> Text segment:
* * * * * * * * *

# It May Not Be An Epperlein, But I Like It



## harleymanstan (May 29, 2009)

I didn't get the Epperlein, but have another find I recently acquired, that I'd like to share with the group. I got it on Ebay with a buy it now. It arrived with a broken balance staff, but I had a parts watch, and replaced the balance. It is running like a top now. :thumbup:

It is listed in Pieter Doensen's book "History of the Modern Wristwatch" on page 230 (picture included). The explanation of the watch states: 1966 Lip markets the "Nautic-Ski", a robust diving watch. The movement is a caliber R 184, also known as the "Datolip." This is the first electric watch with date indication.

I really like the thick case and the large crowns. The top one rotates the inner bezel, and the bottom one sets the time and date. :cool2: Hope you enjoy the pictures.

harleymanstan


----------



## msq (Feb 18, 2010)

Looks like the dial aged pretty well. Looks great! great find


----------



## mel (Dec 6, 2006)

*C H U N K Y !* Very nice indeed :yes:


----------



## Silver Hawk (Dec 2, 2003)

Unusual to see Belforte *and* LIP on the same dial. Nice catch!

Mine says hello.


----------



## jasonm (Nov 22, 2003)

I do like these Super compressor cases.... Great find


----------



## JonW (Mar 23, 2005)

So beautiful! Great catch!


----------



## martinus_scriblerus (Sep 29, 2008)

Another good one.


----------



## dombox40 (Oct 20, 2008)

Very nice Jarret another good find.


----------



## Larry from Calgary (Jun 5, 2006)

Very nice Jarret.

:thumbup:


----------

* * * * * * * * *

> Stored data:

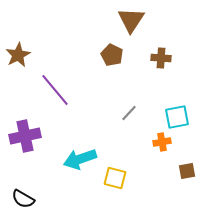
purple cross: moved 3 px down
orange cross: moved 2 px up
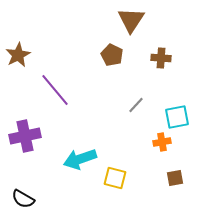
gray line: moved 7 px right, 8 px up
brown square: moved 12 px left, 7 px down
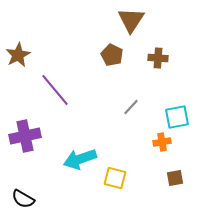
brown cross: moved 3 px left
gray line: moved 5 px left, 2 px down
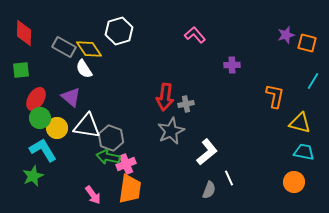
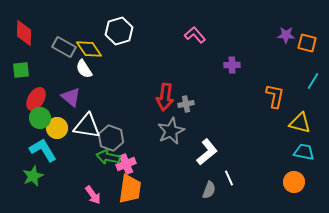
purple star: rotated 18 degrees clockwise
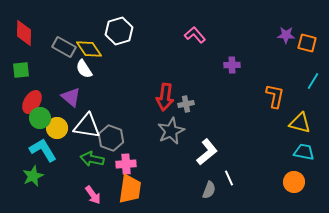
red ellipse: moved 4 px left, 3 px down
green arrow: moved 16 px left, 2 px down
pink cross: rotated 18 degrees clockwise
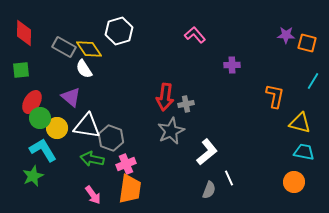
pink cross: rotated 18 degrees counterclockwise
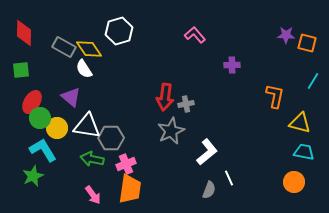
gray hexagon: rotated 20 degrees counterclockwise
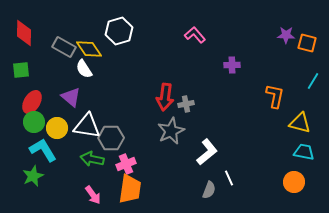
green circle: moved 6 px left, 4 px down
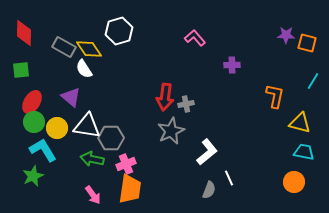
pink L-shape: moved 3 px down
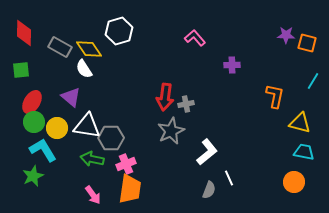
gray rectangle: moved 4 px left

* * * * * * * * *

> Exercise:
Answer these questions about the forum thread on the Lip watch:
1. What caliber is the watch's movement, and what other name is it known by?
2. What does the top crown of the watch do?
3. Which two names does Silver Hawk call unusual to see on the same dial?

> Answer to the exercise:
1. Caliber R 184, also known as the "Datolip."
2. It rotates the inner bezel.
3. Belforte and LIP.